Updrafts from the Rio Grande Valley pounded a white anvil against the stratosphere as the jet moaned over New Mexico while I looked out the window. I’d just finished reading the letters of Everett Ruess (in “A Vagabond for Beauty”, edited by W.L. Rusho), a graduate of Hollywood High School, who disappeared into the Utah wilderness in 1934 at the age of 20. He started filling himself with the emptiness of the West on long sojourns, usually with no other company than his pack burros, at 17. From Monument Valley he wrote a friend: “I have constantly known beauty so piercing as to be almost unbearable.” When some Utah Mormons asked him what religion he professed, he replied that he was a “pantheistic hedonist’. To another friend he wrote: “I have loved the red rocks, the twisted trees, the red sand blowing in the wind, the slow, sunny clouds crossing the sky, the shafts of moonlight on my bed at night. I have seemed to be at one with the world. I have rejoiced to set out, to be going somewhere, and I have felt a still sublimity, looking deep into the coals of my campfires, and seeing far beyond them.”

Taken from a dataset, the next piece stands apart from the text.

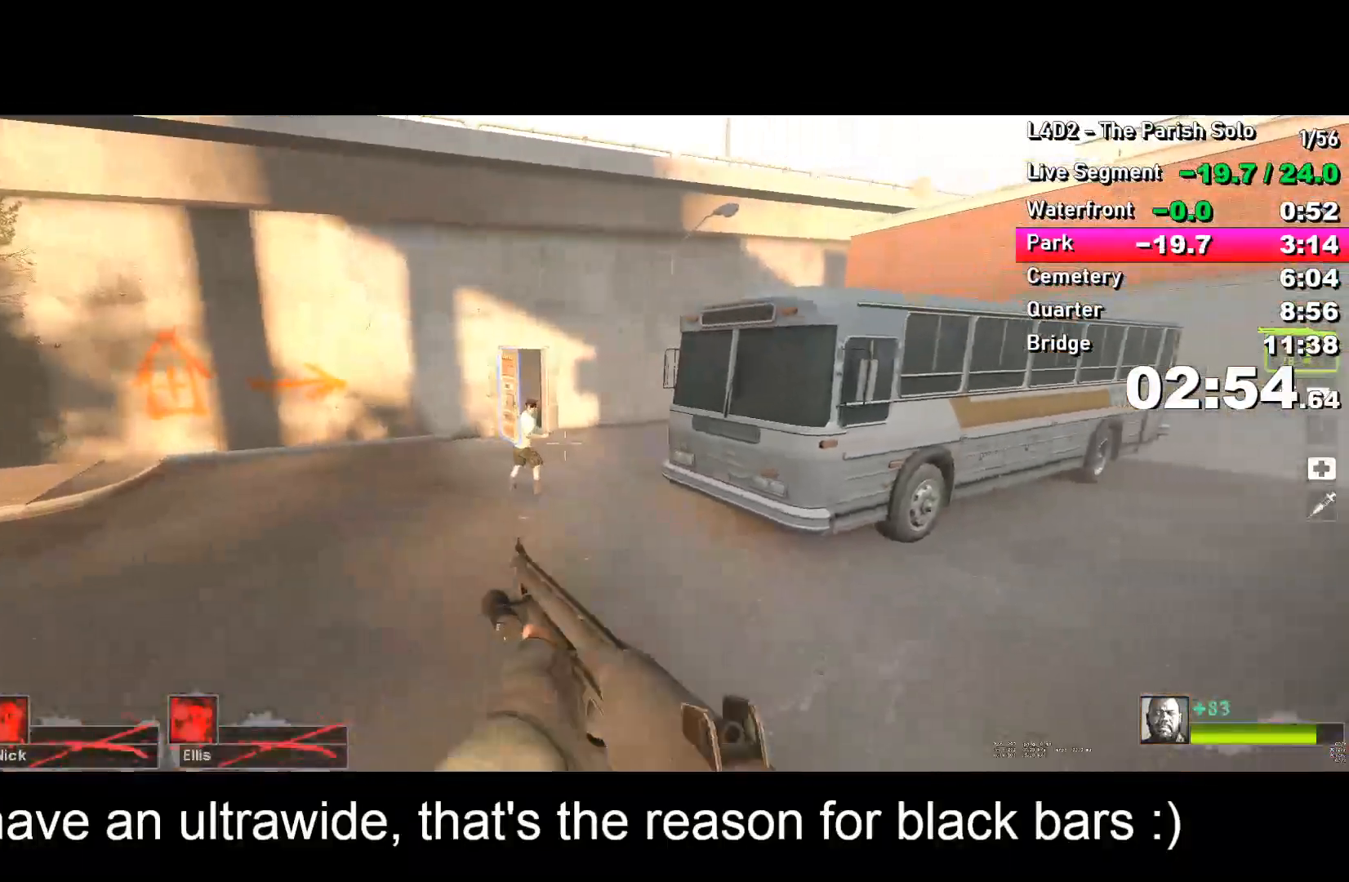
{"keys": ["d"], "events": [[133, "a", "down"], [133, "d", "up"], [367, "space", "down"], [417, "a", "up"], [417, "d", "down"], [417, "space", "up"]]}
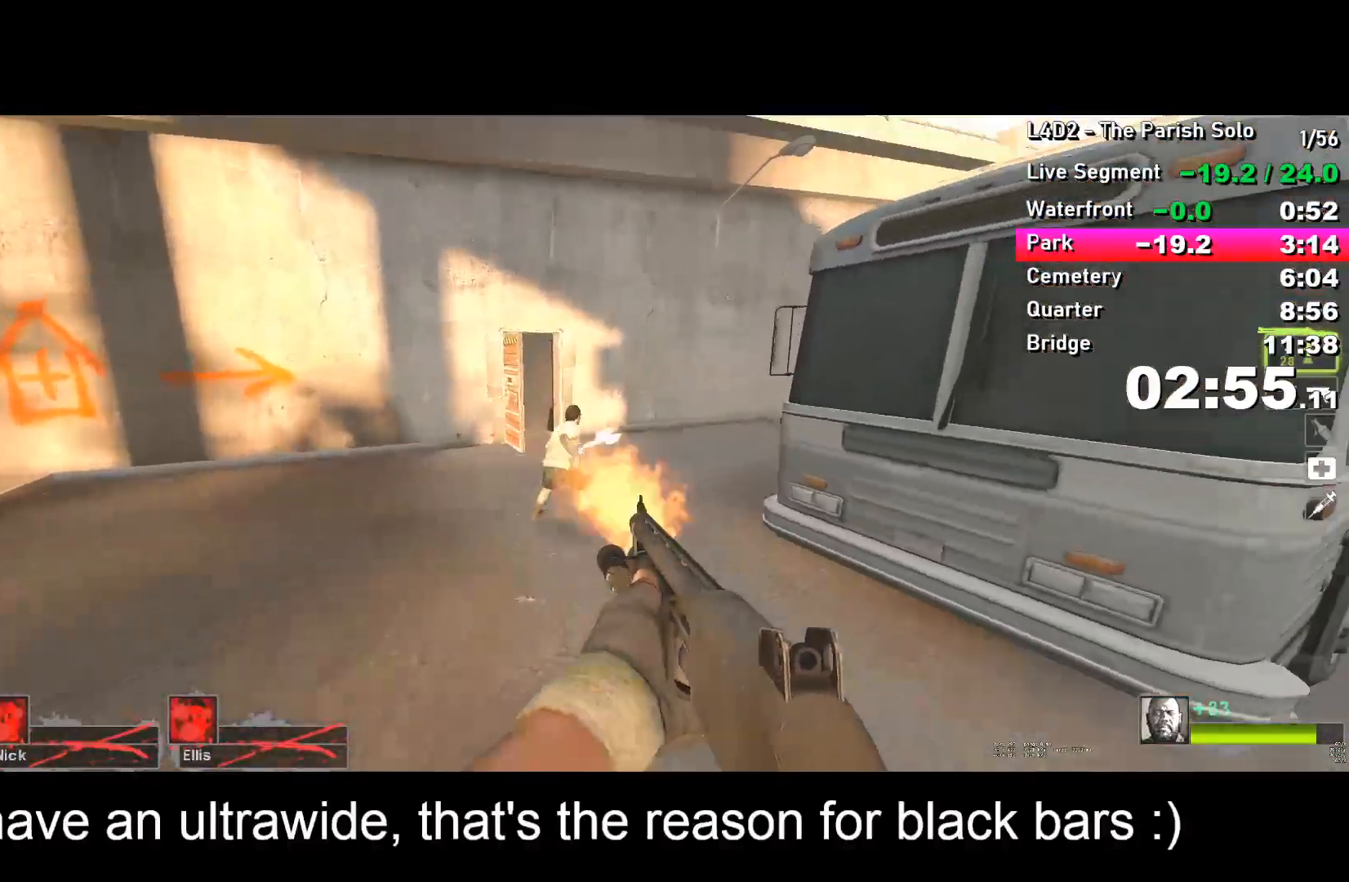
{"keys": ["w"], "events": [[250, "a", "down"], [250, "d", "up"], [333, "w", "down"], [383, "a", "up"]]}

This was my return flight to Los Angeles from Pennsylvania, where I spent a long weekend on a farm with my wife and our grandchildren, ages one and seven. We chased butterflies. We watched a wren feed her babies. We walked in the woods. We opened milkweed pods to see what was inside. Rumi, the older of the girls, pointed at golden glowing stalks of grass ahead of us on the trail next to the cornfield, lit from behind by the setting sun. “The sun is so close, even though it’s far away!” she joyfully exclaimed.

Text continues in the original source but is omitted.